* [About this task]: Each of the lines below must be restated exactly.

Material for this task Block Start

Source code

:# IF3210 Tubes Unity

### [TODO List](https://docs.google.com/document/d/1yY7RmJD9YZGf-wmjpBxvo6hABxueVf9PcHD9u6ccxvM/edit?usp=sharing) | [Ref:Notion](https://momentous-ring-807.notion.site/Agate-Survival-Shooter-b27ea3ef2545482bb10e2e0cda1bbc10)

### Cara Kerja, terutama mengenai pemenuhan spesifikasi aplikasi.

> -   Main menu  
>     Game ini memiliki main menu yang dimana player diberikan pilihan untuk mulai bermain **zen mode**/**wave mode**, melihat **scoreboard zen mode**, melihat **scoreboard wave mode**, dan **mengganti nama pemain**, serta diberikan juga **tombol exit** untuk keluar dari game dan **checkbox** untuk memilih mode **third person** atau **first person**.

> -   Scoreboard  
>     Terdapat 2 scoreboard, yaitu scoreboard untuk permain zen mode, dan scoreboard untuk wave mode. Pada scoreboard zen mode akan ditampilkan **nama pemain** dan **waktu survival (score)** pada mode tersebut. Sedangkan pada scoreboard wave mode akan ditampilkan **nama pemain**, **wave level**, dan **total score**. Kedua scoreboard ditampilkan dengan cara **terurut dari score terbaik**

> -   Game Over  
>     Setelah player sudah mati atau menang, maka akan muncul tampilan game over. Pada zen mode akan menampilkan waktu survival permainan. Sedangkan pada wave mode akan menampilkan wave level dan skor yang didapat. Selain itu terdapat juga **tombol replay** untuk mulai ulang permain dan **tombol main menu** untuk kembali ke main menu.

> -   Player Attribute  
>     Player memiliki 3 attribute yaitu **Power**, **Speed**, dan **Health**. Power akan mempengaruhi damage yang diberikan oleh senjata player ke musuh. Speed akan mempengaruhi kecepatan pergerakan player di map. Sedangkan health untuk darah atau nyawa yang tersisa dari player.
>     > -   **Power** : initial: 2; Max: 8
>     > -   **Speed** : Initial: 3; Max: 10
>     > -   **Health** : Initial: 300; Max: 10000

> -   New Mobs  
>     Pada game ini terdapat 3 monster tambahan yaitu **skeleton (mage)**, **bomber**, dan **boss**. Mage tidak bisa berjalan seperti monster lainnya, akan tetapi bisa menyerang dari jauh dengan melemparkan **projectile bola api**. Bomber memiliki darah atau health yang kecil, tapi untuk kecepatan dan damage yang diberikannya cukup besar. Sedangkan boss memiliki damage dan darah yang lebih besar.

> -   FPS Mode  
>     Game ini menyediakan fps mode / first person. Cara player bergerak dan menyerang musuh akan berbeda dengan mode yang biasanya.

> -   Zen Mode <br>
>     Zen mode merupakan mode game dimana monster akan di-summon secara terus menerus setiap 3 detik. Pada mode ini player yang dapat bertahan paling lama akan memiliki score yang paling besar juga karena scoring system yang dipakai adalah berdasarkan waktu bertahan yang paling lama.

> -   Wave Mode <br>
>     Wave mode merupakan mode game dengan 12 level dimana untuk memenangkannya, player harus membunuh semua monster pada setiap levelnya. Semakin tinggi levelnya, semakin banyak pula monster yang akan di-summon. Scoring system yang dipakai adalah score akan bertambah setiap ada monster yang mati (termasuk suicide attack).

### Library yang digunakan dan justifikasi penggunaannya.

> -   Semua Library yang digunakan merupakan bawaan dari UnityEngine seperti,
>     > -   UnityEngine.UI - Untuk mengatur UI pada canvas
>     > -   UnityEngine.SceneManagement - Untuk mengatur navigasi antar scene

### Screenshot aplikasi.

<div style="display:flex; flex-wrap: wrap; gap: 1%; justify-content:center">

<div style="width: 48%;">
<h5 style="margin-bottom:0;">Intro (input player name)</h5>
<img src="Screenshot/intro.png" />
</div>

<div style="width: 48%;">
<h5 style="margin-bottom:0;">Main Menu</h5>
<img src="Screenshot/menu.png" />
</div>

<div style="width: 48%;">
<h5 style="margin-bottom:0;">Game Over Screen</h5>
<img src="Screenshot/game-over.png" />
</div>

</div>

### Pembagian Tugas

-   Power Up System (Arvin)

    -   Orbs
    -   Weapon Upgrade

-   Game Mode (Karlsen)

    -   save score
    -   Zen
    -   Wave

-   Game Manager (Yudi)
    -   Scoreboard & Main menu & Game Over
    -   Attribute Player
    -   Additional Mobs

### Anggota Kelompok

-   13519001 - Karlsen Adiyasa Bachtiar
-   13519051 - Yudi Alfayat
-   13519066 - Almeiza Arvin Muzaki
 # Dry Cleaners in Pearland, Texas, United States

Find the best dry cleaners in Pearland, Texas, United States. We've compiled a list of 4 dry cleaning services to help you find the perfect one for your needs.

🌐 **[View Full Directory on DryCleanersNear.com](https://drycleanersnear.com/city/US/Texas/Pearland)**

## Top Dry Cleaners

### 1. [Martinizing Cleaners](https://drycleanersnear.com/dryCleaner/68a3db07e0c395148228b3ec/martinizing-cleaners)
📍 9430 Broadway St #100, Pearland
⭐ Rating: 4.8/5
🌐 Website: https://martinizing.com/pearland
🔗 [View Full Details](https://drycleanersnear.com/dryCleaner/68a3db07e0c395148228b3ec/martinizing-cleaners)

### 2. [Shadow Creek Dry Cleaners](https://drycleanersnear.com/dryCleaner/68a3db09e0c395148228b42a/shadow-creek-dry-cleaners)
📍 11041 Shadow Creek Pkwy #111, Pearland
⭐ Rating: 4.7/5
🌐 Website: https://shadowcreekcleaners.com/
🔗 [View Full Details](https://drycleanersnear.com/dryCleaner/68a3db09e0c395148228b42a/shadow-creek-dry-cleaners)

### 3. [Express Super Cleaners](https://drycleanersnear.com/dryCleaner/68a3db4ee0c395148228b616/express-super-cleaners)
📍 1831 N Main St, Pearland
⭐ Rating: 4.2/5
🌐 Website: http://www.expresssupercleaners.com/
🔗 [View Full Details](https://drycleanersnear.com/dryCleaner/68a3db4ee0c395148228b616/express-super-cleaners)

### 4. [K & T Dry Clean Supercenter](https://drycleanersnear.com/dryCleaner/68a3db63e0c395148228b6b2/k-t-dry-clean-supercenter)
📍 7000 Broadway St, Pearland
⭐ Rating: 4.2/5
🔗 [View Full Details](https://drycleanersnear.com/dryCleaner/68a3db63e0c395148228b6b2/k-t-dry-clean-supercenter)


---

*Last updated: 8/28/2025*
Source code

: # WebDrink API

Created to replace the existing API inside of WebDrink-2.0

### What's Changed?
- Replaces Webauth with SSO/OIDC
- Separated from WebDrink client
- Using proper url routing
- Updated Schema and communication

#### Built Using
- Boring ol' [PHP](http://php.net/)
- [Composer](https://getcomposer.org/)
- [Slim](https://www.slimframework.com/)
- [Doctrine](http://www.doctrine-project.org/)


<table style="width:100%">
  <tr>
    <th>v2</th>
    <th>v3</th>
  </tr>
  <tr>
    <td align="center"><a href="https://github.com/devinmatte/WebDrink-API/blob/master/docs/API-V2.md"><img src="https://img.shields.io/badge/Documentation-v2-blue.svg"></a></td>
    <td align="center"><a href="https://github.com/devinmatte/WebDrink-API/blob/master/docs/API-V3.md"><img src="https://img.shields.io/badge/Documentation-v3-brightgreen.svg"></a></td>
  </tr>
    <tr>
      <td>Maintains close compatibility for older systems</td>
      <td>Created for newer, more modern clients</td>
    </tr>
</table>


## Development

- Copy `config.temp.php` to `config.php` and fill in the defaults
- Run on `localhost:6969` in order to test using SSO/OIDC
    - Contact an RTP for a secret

Material for this task Block End

* [Finished exercise]:
Source code

:# IF3210 Tubes Unity

### [TODO List](https://docs.google.com/document/d/1yY7RmJD9YZGf-wmjpBxvo6hABxueVf9PcHD9u6ccxvM/edit?usp=sharing) | [Ref:Notion](https://momentous-ring-807.notion.site/Agate-Survival-Shooter-b27ea3ef2545482bb10e2e0cda1bbc10)

### Cara Kerja, terutama mengenai pemenuhan spesifikasi aplikasi.

> -   Main menu  
>     Game ini memiliki main menu yang dimana player diberikan pilihan untuk mulai bermain **zen mode**/**wave mode**, melihat **scoreboard zen mode**, melihat **scoreboard wave mode**, dan **mengganti nama pemain**, serta diberikan juga **tombol exit** untuk keluar dari game dan **checkbox** untuk memilih mode **third person** atau **first person**.

> -   Scoreboard  
>     Terdapat 2 scoreboard, yaitu scoreboard untuk permain zen mode, dan scoreboard untuk wave mode. Pada scoreboard zen mode akan ditampilkan **nama pemain** dan **waktu survival (score)** pada mode tersebut. Sedangkan pada scoreboard wave mode akan ditampilkan **nama pemain**, **wave level**, dan **total score**. Kedua scoreboard ditampilkan dengan cara **terurut dari score terbaik**

> -   Game Over  
>     Setelah player sudah mati atau menang, maka akan muncul tampilan game over. Pada zen mode akan menampilkan waktu survival permainan. Sedangkan pada wave mode akan menampilkan wave level dan skor yang didapat. Selain itu terdapat juga **tombol replay** untuk mulai ulang permain dan **tombol main menu** untuk kembali ke main menu.

> -   Player Attribute  
>     Player memiliki 3 attribute yaitu **Power**, **Speed**, dan **Health**. Power akan mempengaruhi damage yang diberikan oleh senjata player ke musuh. Speed akan mempengaruhi kecepatan pergerakan player di map. Sedangkan health untuk darah atau nyawa yang tersisa dari player.
>     > -   **Power** : initial: 2; Max: 8
>     > -   **Speed** : Initial: 3; Max: 10
>     > -   **Health** : Initial: 300; Max: 10000

> -   New Mobs  
>     Pada game ini terdapat 3 monster tambahan yaitu **skeleton (mage)**, **bomber**, dan **boss**. Mage tidak bisa berjalan seperti monster lainnya, akan tetapi bisa menyerang dari jauh dengan melemparkan **projectile bola api**. Bomber memiliki darah atau health yang kecil, tapi untuk kecepatan dan damage yang diberikannya cukup besar. Sedangkan boss memiliki damage dan darah yang lebih besar.

> -   FPS Mode  
>     Game ini menyediakan fps mode / first person. Cara player bergerak dan menyerang musuh akan berbeda dengan mode yang biasanya.

> -   Zen Mode <br>
>     Zen mode merupakan mode game dimana monster akan di-summon secara terus menerus setiap 3 detik. Pada mode ini player yang dapat bertahan paling lama akan memiliki score yang paling besar juga karena scoring system yang dipakai adalah berdasarkan waktu bertahan yang paling lama.

> -   Wave Mode <br>
>     Wave mode merupakan mode game dengan 12 level dimana untuk memenangkannya, player harus membunuh semua monster pada setiap levelnya. Semakin tinggi levelnya, semakin banyak pula monster yang akan di-summon. Scoring system yang dipakai adalah score akan bertambah setiap ada monster yang mati (termasuk suicide attack).

### Library yang digunakan dan justifikasi penggunaannya.

> -   Semua Library yang digunakan merupakan bawaan dari UnityEngine seperti,
>     > -   UnityEngine.UI - Untuk mengatur UI pada canvas
>     > -   UnityEngine.SceneManagement - Untuk mengatur navigasi antar scene

### Screenshot aplikasi.

<div style="display:flex; flex-wrap: wrap; gap: 1%; justify-content:center">

<div style="width: 48%;">
<h5 style="margin-bottom:0;">Intro (input player name)</h5>
<img src="Screenshot/intro.png" />
</div>

<div style="width: 48%;">
<h5 style="margin-bottom:0;">Main Menu</h5>
<img src="Screenshot/menu.png" />
</div>

<div style="width: 48%;">
<h5 style="margin-bottom:0;">Game Over Screen</h5>
<img src="Screenshot/game-over.png" />
</div>

</div>

### Pembagian Tugas

-   Power Up System (Arvin)

    -   Orbs
    -   Weapon Upgrade

-   Game Mode (Karlsen)

    -   save score
    -   Zen
    -   Wave

-   Game Manager (Yudi)
    -   Scoreboard & Main menu & Game Over
    -   Attribute Player
    -   Additional Mobs

### Anggota Kelompok

-   13519001 - Karlsen Adiyasa Bachtiar
-   13519051 - Yudi Alfayat
-   13519066 - Almeiza Arvin Muzaki
 # Dry Cleaners in Pearland, Texas, United States

Find the best dry cleaners in Pearland, Texas, United States. We've compiled a list of 4 dry cleaning services to help you find the perfect one for your needs.

🌐 **[View Full Directory on DryCleanersNear.com](https://drycleanersnear.com/city/US/Texas/Pearland)**

## Top Dry Cleaners

### 1. [Martinizing Cleaners](https://drycleanersnear.com/dryCleaner/68a3db07e0c395148228b3ec/martinizing-cleaners)
📍 9430 Broadway St #100, Pearland
⭐ Rating: 4.8/5
🌐 Website: https://martinizing.com/pearland
🔗 [View Full Details](https://drycleanersnear.com/dryCleaner/68a3db07e0c395148228b3ec/martinizing-cleaners)

### 2. [Shadow Creek Dry Cleaners](https://drycleanersnear.com/dryCleaner/68a3db09e0c395148228b42a/shadow-creek-dry-cleaners)
📍 11041 Shadow Creek Pkwy #111, Pearland
⭐ Rating: 4.7/5
🌐 Website: https://shadowcreekcleaners.com/
🔗 [View Full Details](https://drycleanersnear.com/dryCleaner/68a3db09e0c395148228b42a/shadow-creek-dry-cleaners)

### 3. [Express Super Cleaners](https://drycleanersnear.com/dryCleaner/68a3db4ee0c395148228b616/express-super-cleaners)
📍 1831 N Main St, Pearland
⭐ Rating: 4.2/5
🌐 Website: http://www.expresssupercleaners.com/
🔗 [View Full Details](https://drycleanersnear.com/dryCleaner/68a3db4ee0c395148228b616/express-super-cleaners)

### 4. [K & T Dry Clean Supercenter](https://drycleanersnear.com/dryCleaner/68a3db63e0c395148228b6b2/k-t-dry-clean-supercenter)
📍 7000 Broadway St, Pearland
⭐ Rating: 4.2/5
🔗 [View Full Details](https://drycleanersnear.com/dryCleaner/68a3db63e0c395148228b6b2/k-t-dry-clean-supercenter)


---

*Last updated: 8/28/2025*
Source code

: # WebDrink API

Created to replace the existing API inside of WebDrink-2.0

### What's Changed?
- Replaces Webauth with SSO/OIDC
- Separated from WebDrink client
- Using proper url routing
- Updated Schema and communication

#### Built Using
- Boring ol' [PHP](http://php.net/)
- [Composer](https://getcomposer.org/)
- [Slim](https://www.slimframework.com/)
- [Doctrine](http://www.doctrine-project.org/)


<table style="width:100%">
  <tr>
    <th>v2</th>
    <th>v3</th>
  </tr>
  <tr>
    <td align="center"><a href="https://github.com/devinmatte/WebDrink-API/blob/master/docs/API-V2.md"><img src="https://img.shields.io/badge/Documentation-v2-blue.svg"></a></td>
    <td align="center"><a href="https://github.com/devinmatte/WebDrink-API/blob/master/docs/API-V3.md"><img src="https://img.shields.io/badge/Documentation-v3-brightgreen.svg"></a></td>
  </tr>
    <tr>
      <td>Maintains close compatibility for older systems</td>
      <td>Created for newer, more modern clients</td>
    </tr>
</table>


## Development

- Copy `config.temp.php` to `config.php` and fill in the defaults
- Run on `localhost:6969` in order to test using SSO/OIDC
    - Contact an RTP for a secret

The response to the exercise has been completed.